Some historians believe that the Norwegian legend of a ghost ship in Bergen originally came from Denmark, and the Norwegian version is an exaggerated retelling. Denmark legends surrounding a plague ship indicate that a ship from the Hanseatic trade routes, especially a ship that came from England, likely caused the plague outbreaks to originate in the southern part of Scandinavia, rather than the western coast.

Kristensen lists several types of plague legends, with one of the most prevalent being about one lone survivor, or two survivors (a man and woman) who repopulate a decimated town.

Bells and fire were among other common themes in plague legends of the region. Bells may be related to church bells chiming to honor the dead. Some historians believe that the bells and fire were to attract survivors to the area. Fire may have also been used because it was believed that fire could destroy the plague. There is one Norwegian legend of a couple burning their house with their plague-infected children inside.
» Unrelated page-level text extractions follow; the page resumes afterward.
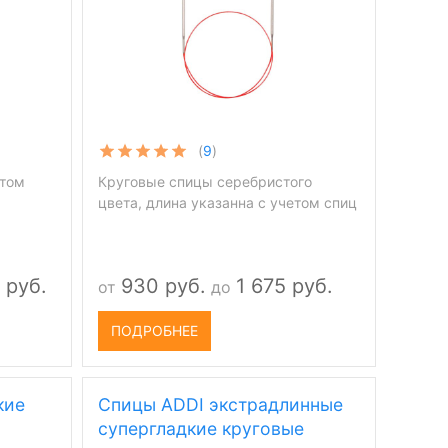
(
9
)
етом
Круговые спицы серебристого
цвета, длина указанна с учетом спиц
 руб.
930 руб.
1 675 руб.
от
до
ПОДРОБНЕЕ
кие
Спицы ADDI экстрадлинные
супергладкие круговые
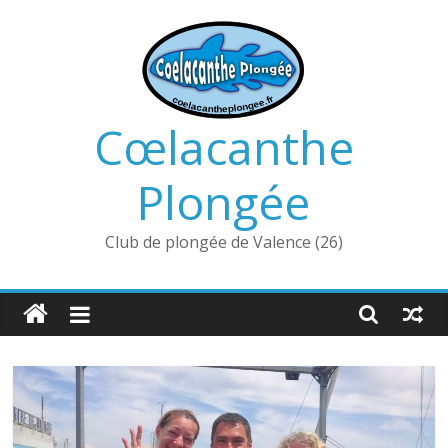
Passer
au
contenu
Cœlacanthe
Plongée
Club de plongée de Valence (26)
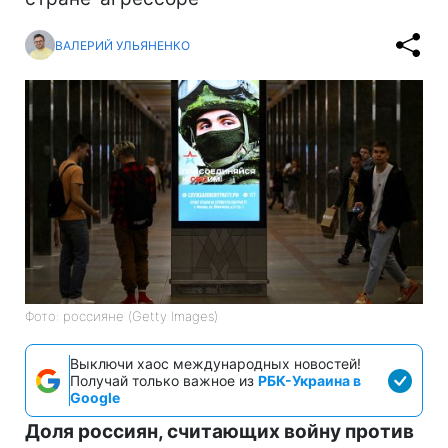
ВАЛЕРИЙ УЛЬЯНЕНКО
Фото: россияне (Getty Images)
Выключи хаос международных новостей!
Получай только важное из
РБК-Украина в
Google
Доля россиян, считающих войну против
Yet another legend from Norway recounts killing an innocent man as a sacrifice. This stopped the plague from coming into the town as “[t]he epidemic could not come over the body of the innocent man.”

Animal forms were another common manifestation of the plague in popular legends. White horses, seen as unusual, were a popular choice in plague folklore, acting as a personification of the plague. Three legged goats were also a popular animal manifestation of the plague, as goats often portrayed the devil in Scandinavian folk stories. The goat having three legs therefore symbolizes both oddities as a bad omen, and the plague being connected to the devil.

In addition to animals, foreigners such as merchants or traveling women can be found in folklore portraying the plague.